The answer given for (a) are wrong; the voltages are not zero, they are undefined. The two circuits are disconnected and the potential difference between the two cannot be measured.

I hope you have figured out the rest of the circuits. Whenever you see the ground symbol, you assume the circuits are connected at that point.
 

c_mitra is correct
the voltages are undefined - there is no analytical way to apply
the appropriate laws and calculate the voltage on should measure

but if you took a voltmeter and tried to measure it, it would likley read zero
it is almost equivalent to having nothing connected to a voltmeter - it will read zero
 

it is almost equivalent to having nothing connected to a voltmeter - it will read zero
That is true.

But that is because common voltmeters measure current and convert that to a voltage.
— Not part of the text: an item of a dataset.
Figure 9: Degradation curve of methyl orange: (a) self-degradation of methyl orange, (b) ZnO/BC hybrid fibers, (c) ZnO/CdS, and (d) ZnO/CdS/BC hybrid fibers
To measure the potential difference between two points, you need to carry one unit charge from one place to the other and measure the work done.
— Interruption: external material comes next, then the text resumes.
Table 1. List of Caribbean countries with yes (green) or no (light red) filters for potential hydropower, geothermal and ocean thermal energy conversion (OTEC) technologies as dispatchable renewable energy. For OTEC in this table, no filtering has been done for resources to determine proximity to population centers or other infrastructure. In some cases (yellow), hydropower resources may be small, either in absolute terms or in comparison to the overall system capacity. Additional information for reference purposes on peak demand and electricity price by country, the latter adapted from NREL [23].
When you move a charge, you produce a current.

If the two circuits are not connected, then there is no way to carry the charge from one point to the other.

Moving a charge from one point to another is problematic. When you move a charge, it changes the local electric field and also creates another magnetic field and produces EM radiation which causes loss of energy.

Wise men say that you must move the charge so slowly that it is perfectly reversible.

There are voltmeters that have very low input current requirements (often called electrometer input voltmeters).

For example, there is an electric field (about 100V/m) close to the surface of the earth but that cannot be measured with a regular voltmeter.

Some historical electrometers can be seen at https://orau.org/health-physics-museum/collection/electrometers/index.html
 

Greetings. I’m working on a example on finding the voltages between the various points. Now if you look at figure 2.13 A) & B) I need to find the voltages between points A & C in both figure examples. Now in Fig.A) the voltages between A & C is zero, but in FigB) the voltage point is 3. Now in one example there is a ground symbol and the other their isn’t. I’m assuming that’s what gives the voltage change but I still don’t understand how the voltages in between A&C is 3 and the other is zero. Help.
There is also some errors with the polarity. In b) V_bc should be -9V and not 9V.